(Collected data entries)
▬▬▬▬▬▬▬▬▬▬
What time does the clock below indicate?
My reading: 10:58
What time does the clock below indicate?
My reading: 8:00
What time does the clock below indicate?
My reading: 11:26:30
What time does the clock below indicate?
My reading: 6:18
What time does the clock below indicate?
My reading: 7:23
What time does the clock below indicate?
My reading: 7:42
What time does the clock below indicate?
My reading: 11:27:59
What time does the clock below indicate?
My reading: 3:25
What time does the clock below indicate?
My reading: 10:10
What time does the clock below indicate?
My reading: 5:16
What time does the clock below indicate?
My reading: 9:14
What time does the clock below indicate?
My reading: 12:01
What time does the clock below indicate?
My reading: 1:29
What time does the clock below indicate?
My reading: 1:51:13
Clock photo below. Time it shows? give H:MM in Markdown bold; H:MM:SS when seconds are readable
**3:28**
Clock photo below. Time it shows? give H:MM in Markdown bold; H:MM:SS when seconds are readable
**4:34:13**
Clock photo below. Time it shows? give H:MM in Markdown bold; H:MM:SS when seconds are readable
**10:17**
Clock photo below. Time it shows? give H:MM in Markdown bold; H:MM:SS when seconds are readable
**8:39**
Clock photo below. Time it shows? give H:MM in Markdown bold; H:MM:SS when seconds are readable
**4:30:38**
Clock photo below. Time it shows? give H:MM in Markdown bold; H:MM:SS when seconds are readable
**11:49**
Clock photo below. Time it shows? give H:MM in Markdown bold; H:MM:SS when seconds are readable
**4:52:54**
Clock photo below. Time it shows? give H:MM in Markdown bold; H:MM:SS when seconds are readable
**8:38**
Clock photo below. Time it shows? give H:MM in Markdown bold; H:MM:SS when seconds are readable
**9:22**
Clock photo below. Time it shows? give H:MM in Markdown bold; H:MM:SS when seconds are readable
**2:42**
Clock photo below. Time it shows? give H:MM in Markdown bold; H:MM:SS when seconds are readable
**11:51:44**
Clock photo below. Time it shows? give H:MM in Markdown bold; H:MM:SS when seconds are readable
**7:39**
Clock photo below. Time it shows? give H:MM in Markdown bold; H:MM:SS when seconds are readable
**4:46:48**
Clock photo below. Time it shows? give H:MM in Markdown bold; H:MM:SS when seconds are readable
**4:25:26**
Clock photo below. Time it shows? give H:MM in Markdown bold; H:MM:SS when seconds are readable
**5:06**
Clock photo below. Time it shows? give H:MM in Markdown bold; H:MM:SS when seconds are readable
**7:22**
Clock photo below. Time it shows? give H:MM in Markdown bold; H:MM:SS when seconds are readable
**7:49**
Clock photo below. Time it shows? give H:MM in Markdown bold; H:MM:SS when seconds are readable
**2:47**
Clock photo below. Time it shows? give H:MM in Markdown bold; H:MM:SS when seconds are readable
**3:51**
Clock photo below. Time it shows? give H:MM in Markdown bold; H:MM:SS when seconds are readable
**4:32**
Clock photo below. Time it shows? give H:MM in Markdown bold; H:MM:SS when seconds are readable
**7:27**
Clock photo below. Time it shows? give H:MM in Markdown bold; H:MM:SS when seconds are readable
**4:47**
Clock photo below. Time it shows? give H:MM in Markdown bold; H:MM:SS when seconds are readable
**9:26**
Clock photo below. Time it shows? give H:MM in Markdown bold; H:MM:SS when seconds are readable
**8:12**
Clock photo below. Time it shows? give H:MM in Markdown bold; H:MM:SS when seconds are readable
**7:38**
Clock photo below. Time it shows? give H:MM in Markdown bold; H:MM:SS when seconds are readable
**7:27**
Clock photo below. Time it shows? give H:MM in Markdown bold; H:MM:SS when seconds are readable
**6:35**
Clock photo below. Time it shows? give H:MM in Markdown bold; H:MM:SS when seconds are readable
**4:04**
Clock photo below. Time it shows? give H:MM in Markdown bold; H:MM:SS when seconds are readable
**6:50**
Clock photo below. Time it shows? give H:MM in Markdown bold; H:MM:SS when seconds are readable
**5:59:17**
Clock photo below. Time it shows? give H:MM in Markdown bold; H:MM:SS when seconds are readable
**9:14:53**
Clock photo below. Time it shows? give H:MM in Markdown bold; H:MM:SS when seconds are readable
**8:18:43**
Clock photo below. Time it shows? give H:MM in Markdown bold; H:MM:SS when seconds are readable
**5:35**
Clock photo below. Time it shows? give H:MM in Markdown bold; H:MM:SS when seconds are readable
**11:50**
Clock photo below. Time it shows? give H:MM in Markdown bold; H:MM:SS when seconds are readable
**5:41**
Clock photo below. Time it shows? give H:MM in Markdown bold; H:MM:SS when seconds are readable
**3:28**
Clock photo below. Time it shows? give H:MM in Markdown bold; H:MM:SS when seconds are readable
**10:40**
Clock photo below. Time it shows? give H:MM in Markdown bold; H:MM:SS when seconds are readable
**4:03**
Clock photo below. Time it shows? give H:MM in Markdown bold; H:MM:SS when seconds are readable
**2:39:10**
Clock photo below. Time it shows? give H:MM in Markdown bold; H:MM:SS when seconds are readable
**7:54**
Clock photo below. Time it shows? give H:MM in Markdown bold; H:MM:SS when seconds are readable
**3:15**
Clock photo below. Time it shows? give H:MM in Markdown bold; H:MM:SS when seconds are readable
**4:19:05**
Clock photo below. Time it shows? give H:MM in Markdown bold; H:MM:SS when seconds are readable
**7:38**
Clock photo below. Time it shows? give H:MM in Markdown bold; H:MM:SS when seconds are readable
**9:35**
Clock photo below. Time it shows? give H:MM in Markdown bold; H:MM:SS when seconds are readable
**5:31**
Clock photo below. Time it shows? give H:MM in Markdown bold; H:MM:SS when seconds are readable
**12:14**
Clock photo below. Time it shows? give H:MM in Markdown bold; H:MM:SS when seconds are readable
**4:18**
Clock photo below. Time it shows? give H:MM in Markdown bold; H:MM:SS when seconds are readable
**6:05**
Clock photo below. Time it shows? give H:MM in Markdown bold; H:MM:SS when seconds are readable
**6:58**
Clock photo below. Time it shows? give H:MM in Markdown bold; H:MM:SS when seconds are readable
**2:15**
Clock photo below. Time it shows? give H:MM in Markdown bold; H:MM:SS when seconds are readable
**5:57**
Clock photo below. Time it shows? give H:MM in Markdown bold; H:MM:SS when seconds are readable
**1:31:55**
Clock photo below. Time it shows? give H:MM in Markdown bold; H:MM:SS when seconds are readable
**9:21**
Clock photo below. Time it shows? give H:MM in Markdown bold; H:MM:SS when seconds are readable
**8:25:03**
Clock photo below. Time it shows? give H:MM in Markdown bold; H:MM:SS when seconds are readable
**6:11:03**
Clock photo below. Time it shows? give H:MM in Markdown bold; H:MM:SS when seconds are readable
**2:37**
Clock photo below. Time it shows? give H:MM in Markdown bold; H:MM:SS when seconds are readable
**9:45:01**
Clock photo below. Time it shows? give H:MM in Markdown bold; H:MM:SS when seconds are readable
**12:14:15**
▬▬▬▬▬▬▬▬▬▬
— Short exercise —
Render the lines above as a Markdown table with the columns "Row" and "Line," giving each line its row number and skipping any blank lines.

— Solution for this exercise —
| Row | Line |
|---|---|
| 1 | What time does the clock below indicate? |
| 2 | My reading: 10:58 |
| 3 | What time does the clock below indicate? |
| 4 | My reading: 8:00 |
| 5 | What time does the clock below indicate? |
| 6 | My reading: 11:26:30 |
| 7 | What time does the clock below indicate? |
| 8 | My reading: 6:18 |
| 9 | What time does the clock below indicate? |
| 10 | My reading: 7:23 |
| 11 | What time does the clock below indicate? |
| 12 | My reading: 7:42 |
| 13 | What time does the clock below indicate? |
| 14 | My reading: 11:27:59 |
| 15 | What time does the clock below indicate? |
| 16 | My reading: 3:25 |
| 17 | What time does the clock below indicate? |
| 18 | My reading: 10:10 |
| 19 | What time does the clock below indicate? |
| 20 | My reading: 5:16 |
| 21 | What time does the clock below indicate? |
| 22 | My reading: 9:14 |
| 23 | What time does the clock below indicate? |
| 24 | My reading: 12:01 |
| 25 | What time does the clock below indicate? |
| 26 | My reading: 1:29 |
| 27 | What time does the clock below indicate? |
| 28 | My reading: 1:51:13 |
| 29 | Clock photo below. Time it shows? give H:MM in Markdown bold; H:MM:SS when seconds are readable |
| 30 | **3:28** |
| 31 | Clock photo below. Time it shows? give H:MM in Markdown bold; H:MM:SS when seconds are readable |
| 32 | **4:34:13** |
| 33 | Clock photo below. Time it shows? give H:MM in Markdown bold; H:MM:SS when seconds are readable |
| 34 | **10:17** |
| 35 | Clock photo below. Time it shows? give H:MM in Markdown bold; H:MM:SS when seconds are readable |
| 36 | **8:39** |
| 37 | Clock photo below. Time it shows? give H:MM in Markdown bold; H:MM:SS when seconds are readable |
| 38 | **4:30:38** |
| 39 | Clock photo below. Time it shows? give H:MM in Markdown bold; H:MM:SS when seconds are readable |
| 40 | **11:49** |
| 41 | Clock photo below. Time it shows? give H:MM in Markdown bold; H:MM:SS when seconds are readable |
| 42 | **4:52:54** |
| 43 | Clock photo below. Time it shows? give H:MM in Markdown bold; H:MM:SS when seconds are readable |
| 44 | **8:38** |
| 45 | Clock photo below. Time it shows? give H:MM in Markdown bold; H:MM:SS when seconds are readable |
| 46 | **9:22** |
| 47 | Clock photo below. Time it shows? give H:MM in Markdown bold; H:MM:SS when seconds are readable |
| 48 | **2:42** |
| 49 | Clock photo below. Time it shows? give H:MM in Markdown bold; H:MM:SS when seconds are readable |
| 50 | **11:51:44** |
| 51 | Clock photo below. Time it shows? give H:MM in Markdown bold; H:MM:SS when seconds are readable |
| 52 | **7:39** |
| 53 | Clock photo below. Time it shows? give H:MM in Markdown bold; H:MM:SS when seconds are readable |
| 54 | **4:46:48** |
| 55 | Clock photo below. Time it shows? give H:MM in Markdown bold; H:MM:SS when seconds are readable |
| 56 | **4:25:26** |
| 57 | Clock photo below. Time it shows? give H:MM in Markdown bold; H:MM:SS when seconds are readable |
| 58 | **5:06** |
| 59 | Clock photo below. Time it shows? give H:MM in Markdown bold; H:MM:SS when seconds are readable |
| 60 | **7:22** |
| 61 | Clock photo below. Time it shows? give H:MM in Markdown bold; H:MM:SS when seconds are readable |
| 62 | **7:49** |
| 63 | Clock photo below. Time it shows? give H:MM in Markdown bold; H:MM:SS when seconds are readable |
| 64 | **2:47** |
| 65 | Clock photo below. Time it shows? give H:MM in Markdown bold; H:MM:SS when seconds are readable |
| 66 | **3:51** |
| 67 | Clock photo below. Time it shows? give H:MM in Markdown bold; H:MM:SS when seconds are readable |
| 68 | **4:32** |
| 69 | Clock photo below. Time it shows? give H:MM in Markdown bold; H:MM:SS when seconds are readable |
| 70 | **7:27** |
| 71 | Clock photo below. Time it shows? give H:MM in Markdown bold; H:MM:SS when seconds are readable |
| 72 | **4:47** |
| 73 | Clock photo below. Time it shows? give H:MM in Markdown bold; H:MM:SS when seconds are readable |
| 74 | **9:26** |
| 75 | Clock photo below. Time it shows? give H:MM in Markdown bold; H:MM:SS when seconds are readable |
| 76 | **8:12** |
| 77 | Clock photo below. Time it shows? give H:MM in Markdown bold; H:MM:SS when seconds are readable |
| 78 | **7:38** |
| 79 | Clock photo below. Time it shows? give H:MM in Markdown bold; H:MM:SS when seconds are readable |
| 80 | **7:27** |
| 81 | Clock photo below. Time it shows? give H:MM in Markdown bold; H:MM:SS when seconds are readable |
| 82 | **6:35** |
| 83 | Clock photo below. Time it shows? give H:MM in Markdown bold; H:MM:SS when seconds are readable |
| 84 | **4:04** |
| 85 | Clock photo below. Time it shows? give H:MM in Markdown bold; H:MM:SS when seconds are readable |
| 86 | **6:50** |
| 87 | Clock photo below. Time it shows? give H:MM in Markdown bold; H:MM:SS when seconds are readable |
| 88 | **5:59:17** |
| 89 | Clock photo below. Time it shows? give H:MM in Markdown bold; H:MM:SS when seconds are readable |
| 90 | **9:14:53** |
| 91 | Clock photo below. Time it shows? give H:MM in Markdown bold; H:MM:SS when seconds are readable |
| 92 | **8:18:43** |
| 93 | Clock photo below. Time it shows? give H:MM in Markdown bold; H:MM:SS when seconds are readable |
| 94 | **5:35** |
| 95 | Clock photo below. Time it shows? give H:MM in Markdown bold; H:MM:SS when seconds are readable |
| 96 | **11:50** |
| 97 | Clock photo below. Time it shows? give H:MM in Markdown bold; H:MM:SS when seconds are readable |
| 98 | **5:41** |
| 99 | Clock photo below. Time it shows? give H:MM in Markdown bold; H:MM:SS when seconds are readable |
| 100 | **3:28** |
| 101 | Clock photo below. Time it shows? give H:MM in Markdown bold; H:MM:SS when seconds are readable |
| 102 | **10:40** |
| 103 | Clock photo below. Time it shows? give H:MM in Markdown bold; H:MM:SS when seconds are readable |
| 104 | **4:03** |
| 105 | Clock photo below. Time it shows? give H:MM in Markdown bold; H:MM:SS when seconds are readable |
| 106 | **2:39:10** |
| 107 | Clock photo below. Time it shows? give H:MM in Markdown bold; H:MM:SS when seconds are readable |
| 108 | **7:54** |
| 109 | Clock photo below. Time it shows? give H:MM in Markdown bold; H:MM:SS when seconds are readable |
| 110 | **3:15** |
| 111 | Clock photo below. Time it shows? give H:MM in Markdown bold; H:MM:SS when seconds are readable |
| 112 | **4:19:05** |
| 113 | Clock photo below. Time it shows? give H:MM in Markdown bold; H:MM:SS when seconds are readable |
| 114 | **7:38** |
| 115 | Clock photo below. Time it shows? give H:MM in Markdown bold; H:MM:SS when seconds are readable |
| 116 | **9:35** |
| 117 | Clock photo below. Time it shows? give H:MM in Markdown bold; H:MM:SS when seconds are readable |
| 118 | **5:31** |
| 119 | Clock photo below. Time it shows? give H:MM in Markdown bold; H:MM:SS when seconds are readable |
| 120 | **12:14** |
| 121 | Clock photo below. Time it shows? give H:MM in Markdown bold; H:MM:SS when seconds are readable |
| 122 | **4:18** |
| 123 | Clock photo below. Time it shows? give H:MM in Markdown bold; H:MM:SS when seconds are readable |
| 124 | **6:05** |
| 125 | Clock photo below. Time it shows? give H:MM in Markdown bold; H:MM:SS when seconds are readable |
| 126 | **6:58** |
| 127 | Clock photo below. Time it shows? give H:MM in Markdown bold; H:MM:SS when seconds are readable |
| 128 | **2:15** |
| 129 | Clock photo below. Time it shows? give H:MM in Markdown bold; H:MM:SS when seconds are readable |
| 130 | **5:57** |
| 131 | Clock photo below. Time it shows? give H:MM in Markdown bold; H:MM:SS when seconds are readable |
| 132 | **1:31:55** |
| 133 | Clock photo below. Time it shows? give H:MM in Markdown bold; H:MM:SS when seconds are readable |
| 134 | **9:21** |
| 135 | Clock photo below. Time it shows? give H:MM in Markdown bold; H:MM:SS when seconds are readable |
| 136 | **8:25:03** |
| 137 | Clock photo below. Time it shows? give H:MM in Markdown bold; H:MM:SS when seconds are readable |
| 138 | **6:11:03** |
| 139 | Clock photo below. Time it shows? give H:MM in Markdown bold; H:MM:SS when seconds are readable |
| 140 | **2:37** |
| 141 | Clock photo below. Time it shows? give H:MM in Markdown bold; H:MM:SS when seconds are readable |
| 142 | **9:45:01** |
| 143 | Clock photo below. Time it shows? give H:MM in Markdown bold; H:MM:SS when seconds are readable |
| 144 | **12:14:15** |